IAMconsortium / pyam

Analysis & visualization of energy & climate scenarios
https://pyam-iamc.readthedocs.io/
Apache License 2.0
226 stars 118 forks source link

download a whole database snapshot #271

Closed byersiiasa closed 4 years ago

byersiiasa commented 4 years ago

Currently I don't find a way to pull from the server a whole database.

In a situation where all models report the same complete set of variables, then one could iterate through a list of models. But in cases where different models have reported different or incomplete sets, this isn't possible - Perhaps a whole new function would be best, like conn.query(model='*', variable='*', region='*')

A little similar to #137

byersiiasa commented 4 years ago

I will try a PR to edit the read_iiasa function, but for non-public dbs requires adding the credentials.
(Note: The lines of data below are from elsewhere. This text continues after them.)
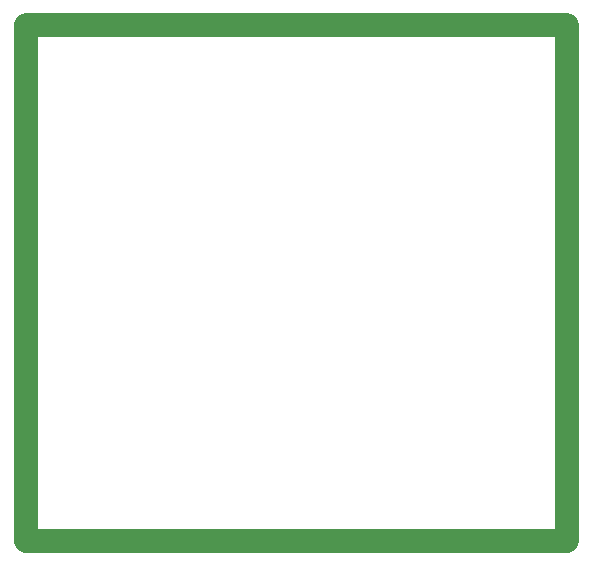
<source format=gko>
G75*
%MOIN*%
%OFA0B0*%
%FSLAX25Y25*%
%IPPOS*%
%LPD*%
%AMOC8*
5,1,8,0,0,1.08239X$1,22.5*
%
%ADD10C,0.07874*%
D10*
X0004937Y0004937D02*
X0185213Y0004937D01*
X0185213Y0176787D01*
X0004937Y0176787D01*
X0004937Y0004937D01*
M02*

</source>
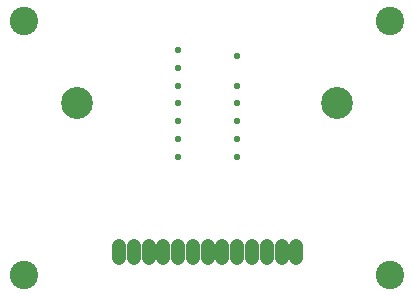
<source format=gbr>
G04 EAGLE Gerber RS-274X export*
G75*
%MOMM*%
%FSLAX34Y34*%
%LPD*%
%INSoldermask Bottom*%
%IPPOS*%
%AMOC8*
5,1,8,0,0,1.08239X$1,22.5*%
G01*
%ADD10C,0.553200*%
%ADD11C,2.703200*%
%ADD12C,2.403200*%
%ADD13C,1.211200*%


D10*
X155000Y215000D03*
X155000Y200000D03*
X155000Y185000D03*
X155000Y155000D03*
X155000Y170000D03*
X155000Y125000D03*
X155000Y140000D03*
D11*
X70000Y170000D03*
D10*
X205000Y210000D03*
X205000Y185000D03*
X205000Y155000D03*
X205000Y170000D03*
X205000Y125000D03*
X205000Y140000D03*
D11*
X290000Y170000D03*
D12*
X25000Y25000D03*
X335000Y25000D03*
X335000Y240000D03*
X25000Y240000D03*
D13*
X255500Y48940D02*
X255500Y38860D01*
X243000Y38860D02*
X243000Y48940D01*
X230500Y48940D02*
X230500Y38860D01*
X218000Y38860D02*
X218000Y48940D01*
X205500Y48940D02*
X205500Y38860D01*
X193000Y38860D02*
X193000Y48940D01*
X180500Y48940D02*
X180500Y38860D01*
X168000Y38860D02*
X168000Y48940D01*
X155500Y48940D02*
X155500Y38860D01*
X143000Y38860D02*
X143000Y48940D01*
X130500Y48940D02*
X130500Y38860D01*
X118000Y38860D02*
X118000Y48940D01*
X105500Y48940D02*
X105500Y38860D01*
M02*

</source>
byersiiasa commented 4 years ago

Can someone (perhaps @zikolach or Peter Kolp), please check my branch. I've added the necessary fix to the read_iiasa function, but it is failing on something to do with sub-annual

Lines 344 and 361 of https://github.com/byersiiasa/pyam/blob/fix_read_iiasa/pyam/iiasa.py

df = pyam.read_iiasa('IXSE_AR6', user='byers', pw='*******')
INFO:root:You are connected to the IXSE_AR6 scenario explorer hosted by IIASA. If you use this data in any published format, please cite the data as provided in the explorer guidelines: https://data.ene.iiasa.ac.at/ar6-scenario-submission/#/about.
Traceback (most recent call last):

  File "<ipython-input-2-01a089b1c36c>", line 1, in <module>
    df = pyam.read_iiasa('IXSE_AR6', user='byers', pw='****')

  File "c:\users\byers\src\pyam\pyam\iiasa.py", line 358, in read_iiasa
    df = conn.query(**kwargs)

  File "c:\users\byers\src\pyam\pyam\iiasa.py", line 328, in query
    if pd.Series([i in [-1, 'year'] for i in df.subannual]).all():

  File "C:\Users\byers\Continuum\Anaconda3\envs\pyamTV\lib\site-packages\pandas\core\generic.py", line 5180, in __getattr__
    return object.__getattribute__(self, name)

AttributeError: 'DataFrame' object has no attribute 'subannual'
byersiiasa commented 4 years ago

BTW same occurs for the SR15 SE also. Sometimes before this error it also throws a similar error along lines of from the query() function. Can be reproduced by:

import pyam
df = pyam.read_iiasa('IXSE_AR6', user='byers', pw='****')
Traceback (most recent call last):
  File "<stdin>", line 1, in <module>
  File "C:\GitHub\pyam\pyam\iiasa.py", line 363, in read_iiasa
    df = conn.query(**kwargs)
  File "C:\GitHub\pyam\pyam\iiasa.py", line 325, in query
    .drop(columns='runId')
  File "C:\Users\byers\AppData\Local\Continuum\anaconda3\envs\pyam_dev\lib\site-packages\pandas\core\frame.py", line 3940, in drop
    errors=errors)
  File "C:\Users\byers\AppData\Local\Continuum\anaconda3\envs\pyam_dev\lib\site-packages\pandas\core\generic.py", line 3780, in drop
    obj = obj._drop_axis(labels, axis, level=level, errors=errors)
  File "C:\Users\byers\AppData\Local\Continuum\anaconda3\envs\pyam_dev\lib\site-packages\pandas\core\generic.py", line 3812, in _drop_axis
    new_axis = axis.drop(labels, errors=errors)
  File "C:\Users\byers\AppData\Local\Continuum\anaconda3\envs\pyam_dev\lib\site-packages\pandas\core\indexes\base.py", line 4965, in drop
    '{} not found in axis'.format(labels[mask]))
KeyError: "['runId'] not found in axis"

This can be skipped by adding an if statement around line 323 to skip if runID not there (not sure if that is a good thing or not...)

e.g.

df = (pd.read_json(r.content, orient='records'))
if 'runId' in df.columns:
        df.drop(columns='runId', inplace=True)
df.rename(columns={'time': 'subannual'}, inplace=True)
danielhuppmann commented 4 years ago

@byersiiasa @zikolach in my opinion, this issue can be closed - correct?

zikolach commented 4 years ago

I think so, @byersiiasa could you please check if everything works for you?